Uma educação pela pedra: por lições;
para aprender da pedra, freqüentá-la;
captar sua voz inenfática, impessoal
(pela de dicção ela começa as aulas).
A lição de moral, sua resistência fria
ao que flui e a fluir, a ser maleada;
a de poética, sua carnadura concreta;
a de economia, seu adensar-se compacta:
lições de pedra (de fora para dentro,
cartilha muda), para quem soletrá-la.
Outra educação pela pedra: no Sertão
(de dentro para fora, e pré-didática).
No Sertão a pedra não sabe lecionar,
e se lecionasse, não ensinaria nada;
lá não se aprende a pedra; lá a pedra,
uma pedra de nascença, entranha a alma.
A educação pela pedra, 1966
ANÁLISE
João Cabral de Melo Neto consagrou-se como um dos maiores poetas dos últimos tempos graças ao seu estilo pouco usual. João era seco tanto que fez uma poesia sobre a pedra!!. Aqui a pedra ensina ao homem. A pedra, um objeto inanimado, duro, frio, que à princípio não tem nenhuma qualidade, não demonstra nada, não faz nada, é passada despercebida, ganha em João Cabral essa poesia fantástica. Só mesmo ele para tirar leite de pedra!.
O poeta detestava música, comparava a poesia a um cálculo matemático, relegava a emoção a segundo plano para chegar à perfeição da construção do poema, calcado na colocação das palavras precisas e fundamentais para cada espaço do papel, nada a mais, nada a menos, só a precisão, o contido, o visual.

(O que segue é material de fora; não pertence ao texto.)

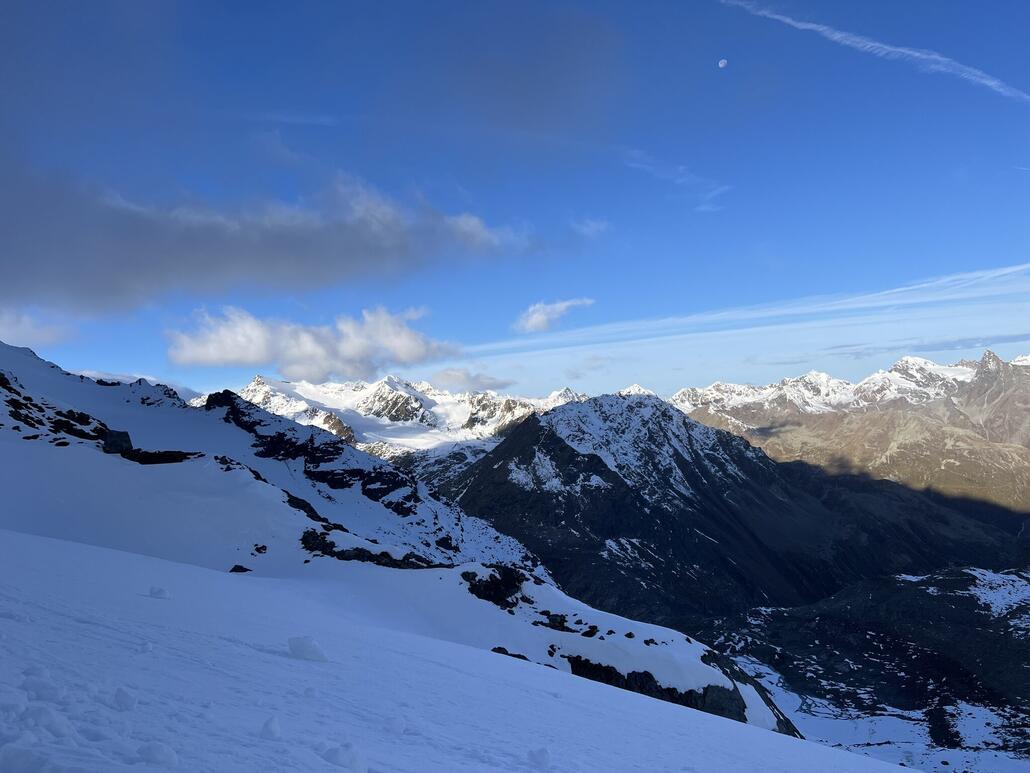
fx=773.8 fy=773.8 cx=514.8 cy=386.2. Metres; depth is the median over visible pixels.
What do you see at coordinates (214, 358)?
cloud
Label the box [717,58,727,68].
moon
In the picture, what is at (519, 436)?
mountain
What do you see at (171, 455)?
rock
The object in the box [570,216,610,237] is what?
cloud
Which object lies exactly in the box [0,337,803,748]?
snowy hillside
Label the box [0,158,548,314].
cloud
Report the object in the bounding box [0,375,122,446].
rock outcrop
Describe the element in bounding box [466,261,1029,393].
cloud
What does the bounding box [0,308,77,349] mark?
cloud
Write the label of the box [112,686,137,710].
snow chunk
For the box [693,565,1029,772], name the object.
slope
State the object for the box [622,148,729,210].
cloud
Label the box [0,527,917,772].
snow slope
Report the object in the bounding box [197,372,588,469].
snowy mountain
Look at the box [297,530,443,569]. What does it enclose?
rock outcrop
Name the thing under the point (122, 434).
rock
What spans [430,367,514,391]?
cloud
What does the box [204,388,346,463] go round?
rock outcrop
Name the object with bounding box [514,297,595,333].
cloud
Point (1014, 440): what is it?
mountain range
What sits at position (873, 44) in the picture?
contrail
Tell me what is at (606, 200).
sky
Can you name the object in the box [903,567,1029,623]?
snow patch
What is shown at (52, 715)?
snow chunk
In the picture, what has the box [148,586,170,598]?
snow chunk
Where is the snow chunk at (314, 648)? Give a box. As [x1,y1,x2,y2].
[287,635,327,660]
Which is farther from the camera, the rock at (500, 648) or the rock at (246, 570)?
the rock at (246, 570)
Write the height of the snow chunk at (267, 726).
0.099 m
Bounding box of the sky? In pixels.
[0,0,1029,404]
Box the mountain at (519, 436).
[437,386,1024,627]
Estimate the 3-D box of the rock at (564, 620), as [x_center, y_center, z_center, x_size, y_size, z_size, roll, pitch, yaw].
[1.579,9.785,32.106,1.854,0.866,1.565,-3,-4,38]
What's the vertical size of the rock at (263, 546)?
0.547 m
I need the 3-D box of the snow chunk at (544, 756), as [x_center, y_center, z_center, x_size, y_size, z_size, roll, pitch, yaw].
[0.148,2.278,4.780,0.125,0.101,0.138,0,-3,0]
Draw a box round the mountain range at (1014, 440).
[669,348,1029,514]
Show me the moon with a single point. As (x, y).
(721, 63)
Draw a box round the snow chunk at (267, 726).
[259,716,280,739]
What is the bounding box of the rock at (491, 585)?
[461,564,527,608]
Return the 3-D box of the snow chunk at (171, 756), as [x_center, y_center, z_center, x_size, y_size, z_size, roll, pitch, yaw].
[-1.480,1.513,3.191,0.150,0.091,0.141,0,-3,0]
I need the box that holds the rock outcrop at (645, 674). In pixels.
[561,653,750,723]
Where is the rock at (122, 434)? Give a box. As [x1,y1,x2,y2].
[101,429,133,454]
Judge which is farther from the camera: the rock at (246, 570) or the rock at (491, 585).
the rock at (491, 585)
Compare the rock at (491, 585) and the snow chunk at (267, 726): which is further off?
the rock at (491, 585)
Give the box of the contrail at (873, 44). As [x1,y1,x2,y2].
[718,0,1028,105]
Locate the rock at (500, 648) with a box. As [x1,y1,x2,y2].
[490,646,530,660]
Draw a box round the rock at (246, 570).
[229,563,251,572]
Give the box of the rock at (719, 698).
[696,682,748,722]
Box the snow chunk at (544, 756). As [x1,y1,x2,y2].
[526,747,551,766]
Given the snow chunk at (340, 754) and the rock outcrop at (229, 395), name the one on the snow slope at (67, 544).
the snow chunk at (340, 754)
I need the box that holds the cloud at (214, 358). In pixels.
[163,305,463,378]
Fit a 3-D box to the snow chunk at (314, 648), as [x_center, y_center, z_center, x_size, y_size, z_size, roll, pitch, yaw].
[-1.893,2.385,7.062,0.356,0.209,0.281,-1,-3,10]
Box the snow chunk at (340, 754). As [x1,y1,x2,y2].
[323,743,367,770]
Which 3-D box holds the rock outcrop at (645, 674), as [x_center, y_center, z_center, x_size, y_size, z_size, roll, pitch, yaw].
[4.770,11.728,28.923,7.600,3.273,5.554,0,-3,0]
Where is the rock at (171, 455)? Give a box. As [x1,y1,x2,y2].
[119,448,194,464]
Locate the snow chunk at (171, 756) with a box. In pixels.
[136,741,178,766]
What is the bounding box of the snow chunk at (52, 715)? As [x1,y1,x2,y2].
[15,704,72,739]
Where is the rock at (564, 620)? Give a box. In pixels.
[535,611,572,631]
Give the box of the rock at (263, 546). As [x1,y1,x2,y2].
[252,543,267,553]
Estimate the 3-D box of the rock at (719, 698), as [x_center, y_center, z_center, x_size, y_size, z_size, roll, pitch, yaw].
[7.652,12.118,29.284,2.392,1.742,2.593,0,-3,0]

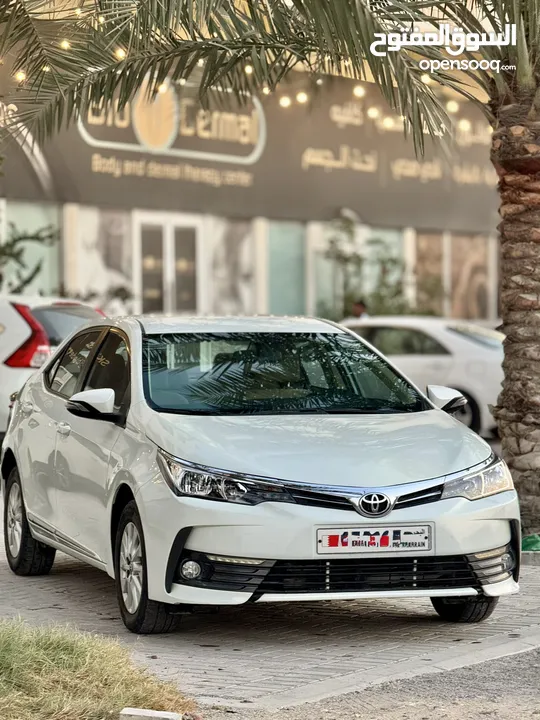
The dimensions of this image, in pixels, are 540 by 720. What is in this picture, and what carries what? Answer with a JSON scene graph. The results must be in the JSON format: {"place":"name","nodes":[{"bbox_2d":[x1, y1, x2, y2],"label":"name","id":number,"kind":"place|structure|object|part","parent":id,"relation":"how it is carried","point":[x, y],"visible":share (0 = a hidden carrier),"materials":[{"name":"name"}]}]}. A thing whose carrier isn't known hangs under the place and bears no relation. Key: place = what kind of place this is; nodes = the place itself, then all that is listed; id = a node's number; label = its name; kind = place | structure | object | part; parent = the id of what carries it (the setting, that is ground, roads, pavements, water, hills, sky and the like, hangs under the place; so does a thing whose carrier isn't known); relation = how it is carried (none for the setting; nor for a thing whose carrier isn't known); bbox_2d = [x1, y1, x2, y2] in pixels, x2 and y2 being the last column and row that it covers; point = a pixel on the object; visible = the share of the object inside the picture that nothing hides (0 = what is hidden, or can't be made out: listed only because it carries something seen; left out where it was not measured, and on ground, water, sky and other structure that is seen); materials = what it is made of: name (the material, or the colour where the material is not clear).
{"place":"outdoors","nodes":[
{"label":"outdoors","id":0,"kind":"place"},
{"bbox_2d":[0,618,194,719],"label":"grass patch","id":1,"kind":"structure","parent":0,"point":[2,658],"materials":[{"name":"green plant"}]},
{"bbox_2d":[119,707,180,719],"label":"stone block","id":2,"kind":"structure","parent":1,"relation":"on","point":[162,713],"materials":[{"name":"white concrete"}]},
{"bbox_2d":[0,2,500,329],"label":"building","id":3,"kind":"structure","parent":0,"point":[66,207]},
{"bbox_2d":[1,200,60,298],"label":"window","id":4,"kind":"structure","parent":3,"relation":"in","point":[33,209],"materials":[{"name":"glass"}]},
{"bbox_2d":[70,206,134,310],"label":"window","id":5,"kind":"structure","parent":3,"relation":"in","point":[116,224],"materials":[{"name":"glass"}]},
{"bbox_2d":[135,215,199,314],"label":"glass door","id":6,"kind":"structure","parent":3,"relation":"in","point":[165,233],"materials":[{"name":"glass"}]},
{"bbox_2d":[208,216,255,314],"label":"window","id":7,"kind":"structure","parent":3,"relation":"in","point":[230,298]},
{"bbox_2d":[0,52,495,231],"label":"banner sign","id":8,"kind":"object","parent":3,"relation":"attached to","point":[257,165],"visible":0.64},
{"bbox_2d":[266,219,305,316],"label":"window","id":9,"kind":"structure","parent":3,"relation":"in","point":[282,298],"materials":[{"name":"glass"}]},
{"bbox_2d":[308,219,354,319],"label":"window","id":10,"kind":"structure","parent":3,"relation":"in","point":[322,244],"materials":[{"name":"glass"}]},
{"bbox_2d":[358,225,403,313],"label":"window","id":11,"kind":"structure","parent":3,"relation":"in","point":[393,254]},
{"bbox_2d":[414,230,446,317],"label":"window","id":12,"kind":"structure","parent":3,"relation":"in","point":[425,244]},
{"bbox_2d":[448,231,490,319],"label":"window","id":13,"kind":"structure","parent":3,"relation":"in","point":[454,262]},
{"bbox_2d":[0,489,539,716],"label":"brick pavement","id":14,"kind":"structure","parent":0,"point":[241,658],"materials":[{"name":"grey"}]},
{"bbox_2d":[1,314,519,632],"label":"white car","id":15,"kind":"object","parent":14,"relation":"on","point":[28,510],"visible":0.99,"materials":[{"name":"metal"}]},
{"label":"wheel","id":16,"kind":"part","parent":15,"relation":"part of","materials":[{"name":"black rubber"}]},
{"label":"windows","id":17,"kind":"part","parent":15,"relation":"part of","materials":[{"name":"glass"}]},
{"label":"wheel","id":18,"kind":"part","parent":15,"relation":"part of","materials":[{"name":"black rubber"}]},
{"label":"windshield","id":19,"kind":"part","parent":15,"relation":"part of","materials":[{"name":"black glass"}]},
{"label":"hood","id":20,"kind":"part","parent":15,"relation":"part of","materials":[{"name":"metal"}]},
{"bbox_2d":[315,524,432,553],"label":"license plate","id":21,"kind":"object","parent":15,"relation":"attached to","point":[340,537],"visible":0.98,"materials":[{"name":"white metal"}]},
{"label":"mirror","id":22,"kind":"part","parent":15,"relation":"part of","materials":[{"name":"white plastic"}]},
{"label":"headlight","id":23,"kind":"part","parent":15,"relation":"part of","materials":[{"name":"clear plastic"}]},
{"bbox_2d":[1,0,539,539],"label":"palm tree","id":24,"kind":"object","parent":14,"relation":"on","point":[518,21],"visible":0.97,"materials":[{"name":"plant"}]},
{"bbox_2d":[0,6,486,137],"label":"string lights","id":25,"kind":"object","parent":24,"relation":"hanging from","point":[248,71],"visible":0.43},
{"label":"palm trunk","id":26,"kind":"part","parent":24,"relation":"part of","materials":[{"name":"brown plant"}]},
{"bbox_2d":[521,533,539,551],"label":"green bag","id":27,"kind":"object","parent":14,"relation":"on","point":[531,540],"visible":0.75,"materials":[{"name":"green plastic"}]},
{"bbox_2d":[225,646,539,719],"label":"gravel road","id":28,"kind":"structure","parent":0,"point":[539,652],"materials":[{"name":"grey"}]},
{"label":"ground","id":29,"kind":"structure","parent":0},
{"bbox_2d":[0,221,57,295],"label":"shrub","id":30,"kind":"object","parent":29,"relation":"on","point":[37,268],"visible":0.71,"materials":[{"name":"green plant"}]},
{"bbox_2d":[0,295,106,436],"label":"white car","id":31,"kind":"object","parent":29,"relation":"on","point":[12,345],"visible":0.43,"materials":[{"name":"white metal"}]},
{"label":"taillight","id":32,"kind":"part","parent":31,"relation":"part of","materials":[{"name":"red"}]},
{"bbox_2d":[350,300,369,318],"label":"person","id":33,"kind":"object","parent":29,"relation":"on","point":[359,307],"visible":0.25},
{"bbox_2d":[323,217,417,318],"label":"shrub","id":34,"kind":"object","parent":29,"relation":"on","point":[380,298],"visible":0.53,"materials":[{"name":"green plant"}]},
{"bbox_2d":[338,315,503,438],"label":"white car","id":35,"kind":"object","parent":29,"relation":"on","point":[450,333],"visible":0.41,"materials":[{"name":"white metal"}]}
]}

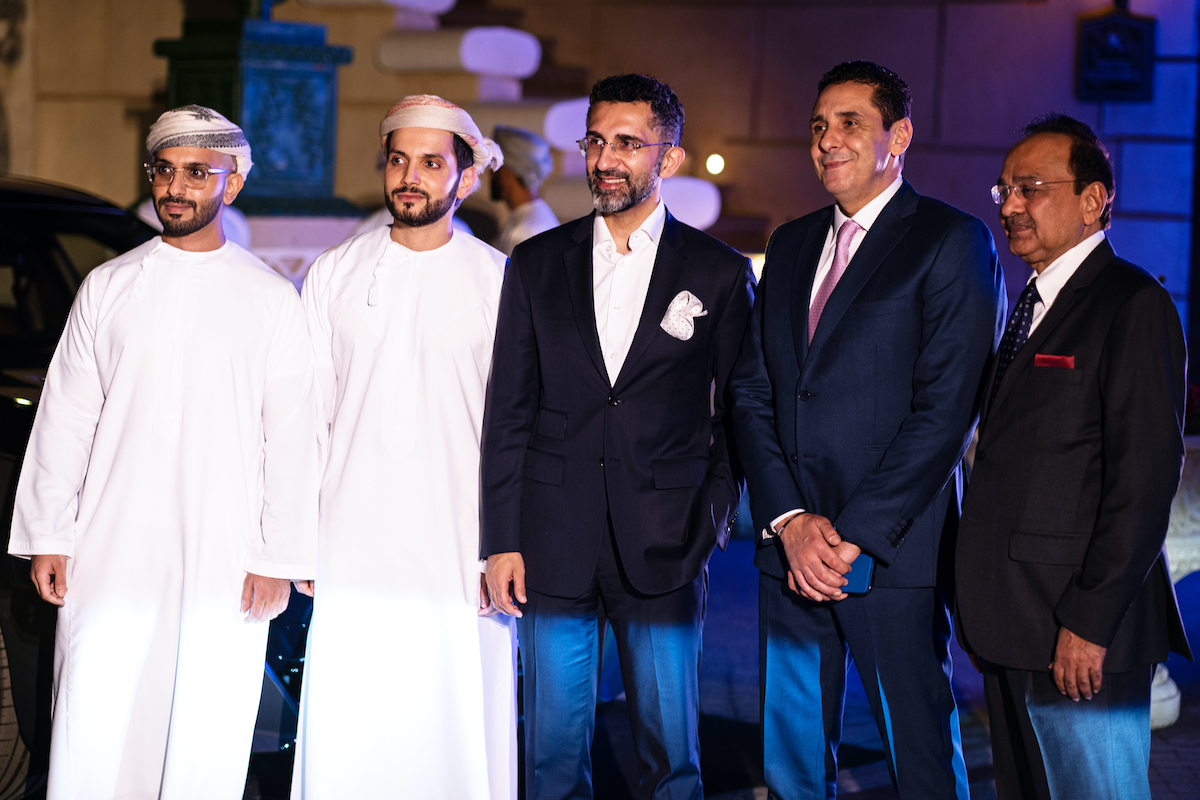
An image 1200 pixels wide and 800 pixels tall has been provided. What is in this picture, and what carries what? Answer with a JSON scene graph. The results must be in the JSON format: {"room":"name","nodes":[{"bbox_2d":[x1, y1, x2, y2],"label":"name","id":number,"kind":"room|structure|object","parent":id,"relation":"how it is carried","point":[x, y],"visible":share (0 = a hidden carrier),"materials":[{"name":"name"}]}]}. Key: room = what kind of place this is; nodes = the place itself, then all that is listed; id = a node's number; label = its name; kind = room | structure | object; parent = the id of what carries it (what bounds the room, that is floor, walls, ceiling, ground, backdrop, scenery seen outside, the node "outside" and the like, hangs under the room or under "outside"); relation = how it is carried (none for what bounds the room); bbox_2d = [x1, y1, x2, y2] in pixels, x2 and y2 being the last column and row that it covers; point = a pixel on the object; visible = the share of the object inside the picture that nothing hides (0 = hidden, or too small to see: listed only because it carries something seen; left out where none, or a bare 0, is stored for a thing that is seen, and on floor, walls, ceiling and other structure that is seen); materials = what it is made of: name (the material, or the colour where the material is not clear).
{"room":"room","nodes":[
{"label":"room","id":0,"kind":"room"},
{"bbox_2d":[0,0,1198,371],"label":"building wall","id":1,"kind":"structure","parent":0,"point":[167,15],"materials":[{"name":"beige stone"}]},
{"bbox_2d":[346,0,732,242],"label":"staircase","id":2,"kind":"structure","parent":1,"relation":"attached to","point":[686,192],"materials":[{"name":"white stone"}]},
{"bbox_2d":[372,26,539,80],"label":"block","id":3,"kind":"structure","parent":2,"relation":"on","point":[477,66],"materials":[{"name":"white stone"}]},
{"bbox_2d":[705,153,724,175],"label":"lamp","id":4,"kind":"object","parent":1,"relation":"attached to","point":[717,162],"visible":0.84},
{"bbox_2d":[1076,5,1155,101],"label":"plaque","id":5,"kind":"object","parent":1,"relation":"attached to","point":[1137,36],"visible":0.96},
{"bbox_2d":[251,535,1199,799],"label":"pavement","id":6,"kind":"structure","parent":0,"point":[1184,775],"materials":[{"name":"grey"}]},
{"bbox_2d":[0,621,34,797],"label":"car wheel","id":7,"kind":"object","parent":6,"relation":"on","point":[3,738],"visible":0.79,"materials":[{"name":"rubber"}]},
{"bbox_2d":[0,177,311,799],"label":"car","id":8,"kind":"object","parent":6,"relation":"on","point":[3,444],"visible":0.33,"materials":[{"name":"black metal"}]},
{"bbox_2d":[7,109,325,797],"label":"man","id":9,"kind":"object","parent":6,"relation":"on","point":[177,192],"visible":0.98},
{"bbox_2d":[151,1,357,215],"label":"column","id":10,"kind":"structure","parent":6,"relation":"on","point":[233,68],"materials":[{"name":"green metal"}]},
{"bbox_2d":[289,94,517,799],"label":"man","id":11,"kind":"object","parent":6,"relation":"on","point":[414,192],"visible":0.98},
{"bbox_2d":[488,125,561,254],"label":"man","id":12,"kind":"object","parent":6,"relation":"on","point":[515,192],"visible":0.34},
{"bbox_2d":[477,76,757,799],"label":"man","id":13,"kind":"object","parent":6,"relation":"on","point":[588,306],"visible":0.99},
{"bbox_2d":[659,290,705,341],"label":"pocket square","id":14,"kind":"object","parent":13,"relation":"attached to","point":[672,304],"visible":0.95,"materials":[{"name":"white fabric"}]},
{"bbox_2d":[727,58,1004,799],"label":"man","id":15,"kind":"object","parent":6,"relation":"on","point":[867,281],"visible":0.99},
{"bbox_2d":[838,552,875,595],"label":"smartphone","id":16,"kind":"object","parent":15,"relation":"in","point":[860,572],"visible":0.36,"materials":[{"name":"blue"}]},
{"bbox_2d":[956,113,1192,799],"label":"man","id":17,"kind":"object","parent":6,"relation":"on","point":[989,453],"visible":0.99},
{"bbox_2d":[1033,353,1075,369],"label":"pocket square","id":18,"kind":"object","parent":17,"relation":"in","point":[1041,360],"visible":0.83,"materials":[{"name":"red fabric"}]},
{"bbox_2d":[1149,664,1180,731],"label":"stone pedestal","id":19,"kind":"object","parent":6,"relation":"on","point":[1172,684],"visible":0.25,"materials":[{"name":"white stone"}]},
{"bbox_2d":[1149,439,1199,728],"label":"stone planter","id":20,"kind":"object","parent":6,"relation":"on","point":[1154,714],"visible":0.29,"materials":[{"name":"white stone"}]}
]}

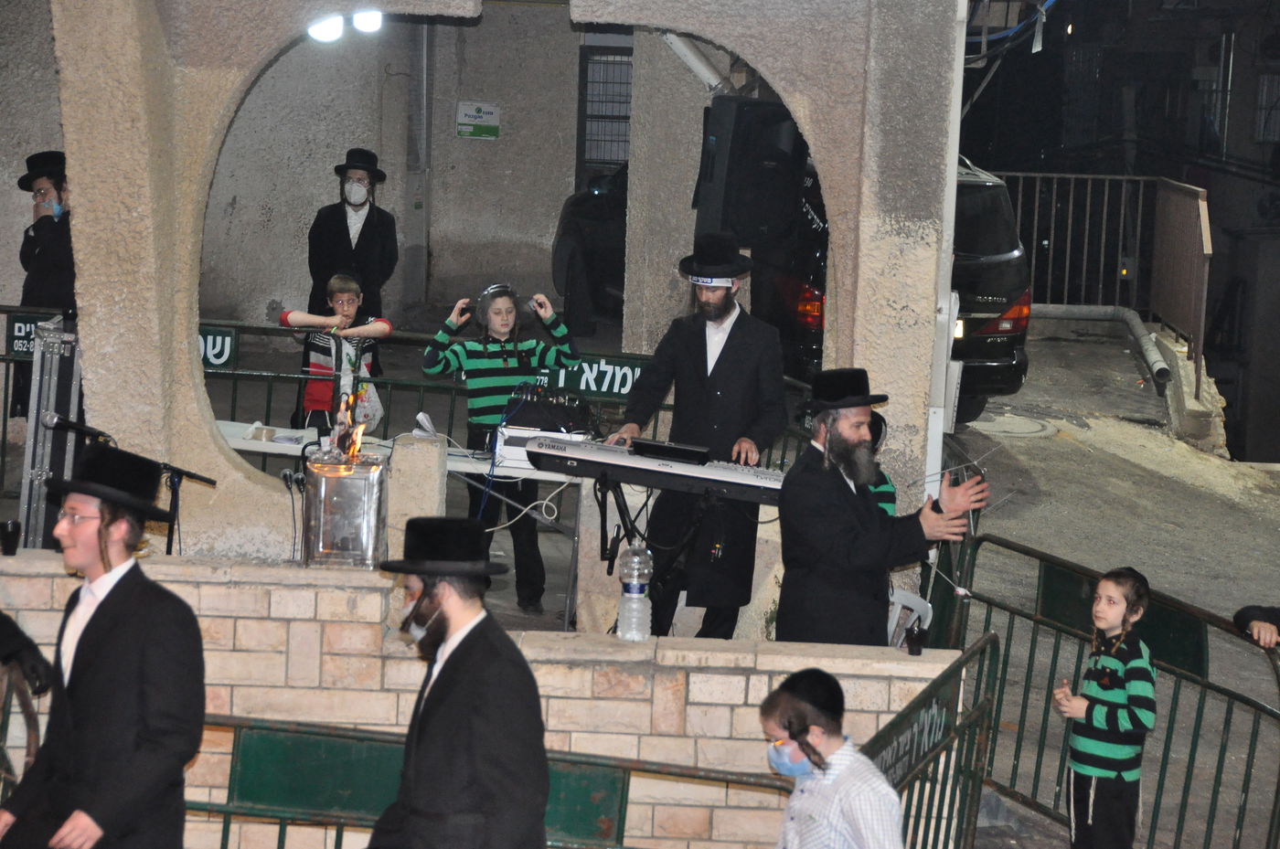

Sobre o poeta, que morreu em 9 de outubro de 1999, os concretistas Haroldo e Augusto de Campos falam:
"É quase impossível falar sobre João Cabral sem recorrer abundantemente aos seus próprios versos. É que Cabral, como Mallarmé no século passado, como Pound e Maiakóvski, no presente, é um poeta-crítico, ou seja, um poeta que analisa e critica o próprio fazer poético em seus poemas [...] a melhor crítica de poesia que se fez neste século não foi feita por críticos, mas por poetas, em poemas como (...) "Antiode", em "Psicologia da composição", em "A palo seco", de João Cabral. [...] Contra os que querem "poetizar o seu poema", fazê-lo dócil, submisso às concessões sentimentais, Cabral (...) opõe o dique de sua poesia-prosa, sua poesia-crítica, sua poesia-pedra".
Augusto de Campos, "Da antiode à antilira", texto de 1966, reeditado em Poesia, antipoesia, antropofagia, Cortez & Moraes, 1978.
"A obra de JCMN, obra que está longe de seu término e que nos reserva ainda muitas surpresas, é hoje sem dúvida a que mantém maior unidade e coerência de produção, dentro de um alto gabarito, na poesia brasileira. Obra que honraria qualquer literatura e que em qualquer literatura seria rara pela sua qualidade [...] entre os poetas, especialmente na nova geração, a poesia de JCMN tem um lugar privilegiado: o lugar cartesiano da lucidez mais extrema".
Haroldo de Campos, "O geômetra engajado", texto de 1963, reeditado em Metalinguagem e outras metas, 4ª ed. revista e ampliada, Perspectiva, 1992.